O Partido Liberal (PL) de Mato Grosso do Sul busca uma solução definitiva para a disputa pela segunda vaga ao Senado Federal no pleito de 2027. O diretório nacional da sigla, presidido por Valdemar da Costa Neto, concedeu autorização ao presidente estadual do partido, Reinaldo Azambuja, para encomendar uma pesquisa que definirá qual dos pré-candidatos, Capitão Contar ou Marcos Pollon, seguirá na corrida eleitoral.
A pesquisa, a ser conduzida por um instituto de abrangência nacional — com a Quaest sendo uma das possibilidades —, incluirá análises qualitativas sobre o potencial das candidaturas e dados quantitativos sobre a atual menção dos nomes. Embora a metodologia esteja definida, não há previsão para a divulgação dos resultados, que selarão o destino político de um dos postulantes ao Senado.
Reinaldo Azambuja, por sua vez, já tem sua candidatura ao Senado assegurada desde antes de sua filiação ao PL. O acordo original previa seu nome como um dos candidatos à Casa Alta, com Eduardo Riedel (PP) concorrendo ao governo do estado. A segunda vaga para o Senado, contudo, ficou para ser definida posteriormente, e caberá a Azambuja comunicar a um dos ex-rivais que suas aspirações foram encerradas.
A estratégia de Azambuja recebeu o endosso de Flávio Bolsonaro, pré-candidato à presidência do PL, durante sua visita a Campo Grande em abril de 2026. Na ocasião, Flávio confirmou a vaga garantida de Azambuja e o apoio do PL a Riedel, reiterando que a segunda vaga seria definida por pesquisa. Essa declaração, no entanto, contraria um bilhete divulgado em fevereiro de 2026 por Michelle Bolsonaro, atribuído a Jair Bolsonaro (então em prisão conhecida como papudinha), que indicava Pollon como um de seus candidatos em Mato Grosso do Sul.
Dias após a divulgação do bilhete, Reinaldo Azambuja e Eduardo Riedel se reuniram com Flávio Bolsonaro, Valdemar da Costa Neto e Rogério Marinho (coordenador da pré-campanha de Flávio) para alinhar as posições. Após o encontro, foi oficialmente declarado que Riedel e Azambuja eram os nomes escolhidos, e que a segunda vaga ao Senado seria, de fato, definida por meio de uma pesquisa.
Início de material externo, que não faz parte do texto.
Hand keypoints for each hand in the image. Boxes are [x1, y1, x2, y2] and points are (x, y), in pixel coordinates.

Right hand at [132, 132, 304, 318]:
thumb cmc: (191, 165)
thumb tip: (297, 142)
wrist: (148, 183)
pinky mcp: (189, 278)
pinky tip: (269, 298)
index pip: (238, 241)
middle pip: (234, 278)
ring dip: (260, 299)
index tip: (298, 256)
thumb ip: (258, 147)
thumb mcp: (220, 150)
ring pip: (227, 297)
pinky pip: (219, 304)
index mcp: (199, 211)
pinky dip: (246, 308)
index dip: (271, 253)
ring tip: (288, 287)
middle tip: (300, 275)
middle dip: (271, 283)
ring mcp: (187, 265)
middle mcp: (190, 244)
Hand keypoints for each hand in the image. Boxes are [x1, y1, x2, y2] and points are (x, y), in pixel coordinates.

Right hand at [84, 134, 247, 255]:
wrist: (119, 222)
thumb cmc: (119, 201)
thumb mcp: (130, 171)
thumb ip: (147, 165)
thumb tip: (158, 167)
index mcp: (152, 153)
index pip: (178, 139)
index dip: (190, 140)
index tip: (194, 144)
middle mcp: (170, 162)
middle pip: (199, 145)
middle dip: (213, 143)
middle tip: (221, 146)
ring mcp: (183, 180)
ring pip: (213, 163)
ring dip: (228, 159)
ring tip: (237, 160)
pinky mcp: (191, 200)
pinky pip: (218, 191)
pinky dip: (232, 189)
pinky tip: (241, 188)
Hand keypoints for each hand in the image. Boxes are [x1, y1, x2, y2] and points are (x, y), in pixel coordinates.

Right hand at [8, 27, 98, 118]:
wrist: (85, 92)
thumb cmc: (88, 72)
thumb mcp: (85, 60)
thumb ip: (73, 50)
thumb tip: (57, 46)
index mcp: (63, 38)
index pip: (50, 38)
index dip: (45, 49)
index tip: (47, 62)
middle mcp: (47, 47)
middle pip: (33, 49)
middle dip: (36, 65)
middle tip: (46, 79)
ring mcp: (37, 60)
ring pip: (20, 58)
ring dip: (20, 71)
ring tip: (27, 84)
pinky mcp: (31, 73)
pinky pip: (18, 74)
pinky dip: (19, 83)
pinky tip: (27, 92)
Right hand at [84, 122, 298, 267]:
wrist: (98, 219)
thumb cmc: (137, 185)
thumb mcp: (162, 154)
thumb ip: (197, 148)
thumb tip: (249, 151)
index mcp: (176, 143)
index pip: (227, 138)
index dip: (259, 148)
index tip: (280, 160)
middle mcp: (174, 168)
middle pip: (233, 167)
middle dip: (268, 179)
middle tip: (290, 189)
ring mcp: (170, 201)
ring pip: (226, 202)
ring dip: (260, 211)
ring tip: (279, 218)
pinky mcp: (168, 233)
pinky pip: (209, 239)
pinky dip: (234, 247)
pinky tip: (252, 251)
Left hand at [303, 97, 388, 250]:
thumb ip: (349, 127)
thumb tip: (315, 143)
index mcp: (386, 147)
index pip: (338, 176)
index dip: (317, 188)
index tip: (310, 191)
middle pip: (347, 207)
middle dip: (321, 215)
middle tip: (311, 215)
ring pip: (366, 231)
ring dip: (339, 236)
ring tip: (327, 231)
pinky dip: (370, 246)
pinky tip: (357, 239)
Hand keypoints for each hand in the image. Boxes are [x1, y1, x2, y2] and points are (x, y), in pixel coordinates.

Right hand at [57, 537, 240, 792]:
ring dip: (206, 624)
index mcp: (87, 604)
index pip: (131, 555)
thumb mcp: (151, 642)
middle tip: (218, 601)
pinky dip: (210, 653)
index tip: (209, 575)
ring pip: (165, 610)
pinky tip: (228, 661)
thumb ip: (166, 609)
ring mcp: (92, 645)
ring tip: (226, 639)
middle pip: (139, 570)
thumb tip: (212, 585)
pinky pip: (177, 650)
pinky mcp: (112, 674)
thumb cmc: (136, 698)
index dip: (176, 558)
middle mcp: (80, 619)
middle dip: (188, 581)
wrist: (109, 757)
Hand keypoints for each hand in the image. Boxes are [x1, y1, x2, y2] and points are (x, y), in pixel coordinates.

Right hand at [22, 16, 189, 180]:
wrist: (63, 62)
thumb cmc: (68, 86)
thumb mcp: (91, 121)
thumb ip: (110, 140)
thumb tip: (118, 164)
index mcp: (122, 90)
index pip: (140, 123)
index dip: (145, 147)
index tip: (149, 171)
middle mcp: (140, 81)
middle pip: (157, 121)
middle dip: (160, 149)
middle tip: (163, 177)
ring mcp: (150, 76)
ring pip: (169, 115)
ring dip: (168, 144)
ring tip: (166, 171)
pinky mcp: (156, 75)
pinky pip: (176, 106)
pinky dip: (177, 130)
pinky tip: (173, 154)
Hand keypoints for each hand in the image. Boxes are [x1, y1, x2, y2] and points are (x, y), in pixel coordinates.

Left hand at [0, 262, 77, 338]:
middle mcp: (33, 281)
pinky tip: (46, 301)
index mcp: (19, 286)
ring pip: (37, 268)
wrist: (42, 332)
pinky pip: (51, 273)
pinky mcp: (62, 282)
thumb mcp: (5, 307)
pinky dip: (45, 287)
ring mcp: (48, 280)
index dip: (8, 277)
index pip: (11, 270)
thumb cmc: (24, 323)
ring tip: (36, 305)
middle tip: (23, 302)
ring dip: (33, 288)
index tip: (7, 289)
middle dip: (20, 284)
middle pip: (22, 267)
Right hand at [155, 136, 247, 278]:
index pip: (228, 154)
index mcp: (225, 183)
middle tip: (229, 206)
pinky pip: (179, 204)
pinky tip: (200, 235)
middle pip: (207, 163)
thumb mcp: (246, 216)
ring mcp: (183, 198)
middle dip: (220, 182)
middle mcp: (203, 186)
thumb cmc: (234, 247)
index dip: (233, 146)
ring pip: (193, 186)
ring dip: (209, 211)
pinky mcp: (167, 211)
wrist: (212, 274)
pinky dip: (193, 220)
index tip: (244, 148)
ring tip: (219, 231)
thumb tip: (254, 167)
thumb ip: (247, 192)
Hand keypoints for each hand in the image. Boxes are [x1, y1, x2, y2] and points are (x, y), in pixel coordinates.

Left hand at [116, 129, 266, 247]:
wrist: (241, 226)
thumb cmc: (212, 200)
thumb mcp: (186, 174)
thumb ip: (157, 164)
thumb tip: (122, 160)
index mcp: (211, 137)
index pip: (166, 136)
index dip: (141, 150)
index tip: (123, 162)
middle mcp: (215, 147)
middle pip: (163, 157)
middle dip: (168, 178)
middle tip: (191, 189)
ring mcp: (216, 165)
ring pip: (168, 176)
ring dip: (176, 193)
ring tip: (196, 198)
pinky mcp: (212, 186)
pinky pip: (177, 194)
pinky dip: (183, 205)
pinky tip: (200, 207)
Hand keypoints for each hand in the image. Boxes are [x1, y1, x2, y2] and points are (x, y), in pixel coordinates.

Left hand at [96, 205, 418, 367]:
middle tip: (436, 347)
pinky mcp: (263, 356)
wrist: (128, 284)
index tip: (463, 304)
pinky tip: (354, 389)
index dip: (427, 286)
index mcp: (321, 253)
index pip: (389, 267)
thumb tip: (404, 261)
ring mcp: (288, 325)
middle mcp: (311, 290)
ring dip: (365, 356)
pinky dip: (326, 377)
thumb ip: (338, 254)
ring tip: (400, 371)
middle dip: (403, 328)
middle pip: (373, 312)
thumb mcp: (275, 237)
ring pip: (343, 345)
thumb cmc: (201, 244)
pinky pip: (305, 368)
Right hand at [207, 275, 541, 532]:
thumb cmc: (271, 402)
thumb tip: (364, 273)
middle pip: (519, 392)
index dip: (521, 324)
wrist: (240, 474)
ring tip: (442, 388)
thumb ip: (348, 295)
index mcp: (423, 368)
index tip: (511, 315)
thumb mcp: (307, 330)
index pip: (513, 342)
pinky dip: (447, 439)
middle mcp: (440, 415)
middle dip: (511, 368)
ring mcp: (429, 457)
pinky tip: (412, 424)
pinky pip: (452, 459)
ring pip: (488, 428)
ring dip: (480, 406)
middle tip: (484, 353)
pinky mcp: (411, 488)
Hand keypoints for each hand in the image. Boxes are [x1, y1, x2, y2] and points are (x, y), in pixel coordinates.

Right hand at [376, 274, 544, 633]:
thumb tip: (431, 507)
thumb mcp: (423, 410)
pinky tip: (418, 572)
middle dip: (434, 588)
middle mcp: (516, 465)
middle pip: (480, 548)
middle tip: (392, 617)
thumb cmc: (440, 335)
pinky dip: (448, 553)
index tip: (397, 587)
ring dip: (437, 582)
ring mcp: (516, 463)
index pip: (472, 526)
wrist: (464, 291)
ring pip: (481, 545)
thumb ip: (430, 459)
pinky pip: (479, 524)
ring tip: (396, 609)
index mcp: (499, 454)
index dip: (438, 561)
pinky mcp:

Capitão Contar teve sua filiação ao PL assinada diretamente por Valdemar da Costa Neto, sem a presença de Reinaldo Azambuja, que já presidia o partido no estado. Na época, Valdemar chegou a citar Contar e Azambuja como os dois nomes selecionados para a disputa. Marcos Pollon, por sua vez, tem se apoiado no bilhete de Jair Bolsonaro, divulgando-o como prova de ser o único pré-candidato ao Senado chancelado pelo ex-presidente, e aguarda a possível divulgação de uma lista oficial de apoios, mesmo com Bolsonaro em prisão domiciliar.